_What the exercise asks_
Check every line of the entries below for the word "sobre", and copy the ones that have it.

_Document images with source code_
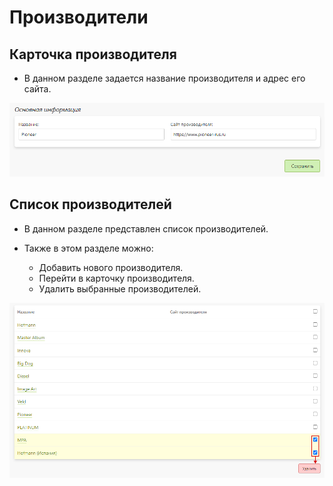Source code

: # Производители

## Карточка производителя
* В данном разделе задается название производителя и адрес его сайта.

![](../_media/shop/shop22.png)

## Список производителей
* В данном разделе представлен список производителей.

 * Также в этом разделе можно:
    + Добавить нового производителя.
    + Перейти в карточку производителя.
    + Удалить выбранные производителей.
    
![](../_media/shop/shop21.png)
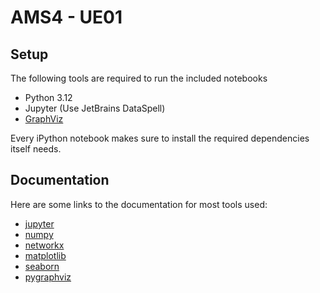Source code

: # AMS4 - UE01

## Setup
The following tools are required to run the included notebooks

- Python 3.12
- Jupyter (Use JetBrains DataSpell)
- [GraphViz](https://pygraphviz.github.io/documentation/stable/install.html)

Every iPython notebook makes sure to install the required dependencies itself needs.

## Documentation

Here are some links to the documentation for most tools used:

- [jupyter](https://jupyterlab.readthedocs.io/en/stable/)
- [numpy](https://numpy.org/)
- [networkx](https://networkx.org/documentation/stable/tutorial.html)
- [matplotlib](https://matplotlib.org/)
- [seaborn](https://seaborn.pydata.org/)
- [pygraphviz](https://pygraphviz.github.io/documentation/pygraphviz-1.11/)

--

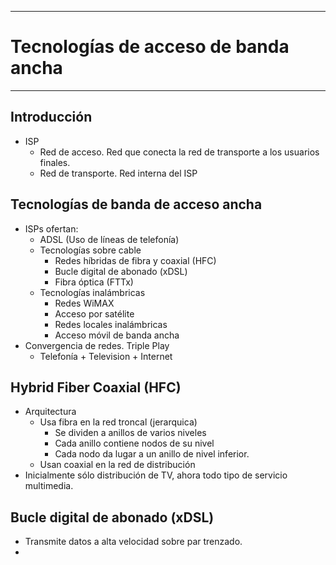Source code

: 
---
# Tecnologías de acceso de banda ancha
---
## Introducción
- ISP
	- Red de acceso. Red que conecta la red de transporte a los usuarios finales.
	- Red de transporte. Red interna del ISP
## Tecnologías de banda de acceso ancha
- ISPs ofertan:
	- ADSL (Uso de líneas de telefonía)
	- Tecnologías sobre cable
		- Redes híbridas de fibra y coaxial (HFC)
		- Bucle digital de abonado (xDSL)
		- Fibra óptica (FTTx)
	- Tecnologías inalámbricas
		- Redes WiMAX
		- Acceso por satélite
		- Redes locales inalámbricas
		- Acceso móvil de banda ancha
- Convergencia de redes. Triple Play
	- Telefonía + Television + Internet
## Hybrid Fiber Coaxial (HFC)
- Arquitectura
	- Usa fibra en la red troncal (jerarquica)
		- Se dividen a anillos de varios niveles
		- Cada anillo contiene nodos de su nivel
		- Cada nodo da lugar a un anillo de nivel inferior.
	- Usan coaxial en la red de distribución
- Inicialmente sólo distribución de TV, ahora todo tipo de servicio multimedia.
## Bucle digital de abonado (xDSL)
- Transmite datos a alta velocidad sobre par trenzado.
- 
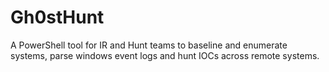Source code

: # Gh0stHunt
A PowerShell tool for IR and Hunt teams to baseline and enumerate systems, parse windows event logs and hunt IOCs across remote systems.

_Output below_
	- Tecnologías sobre cable
- Transmite datos a alta velocidad sobre par trenzado.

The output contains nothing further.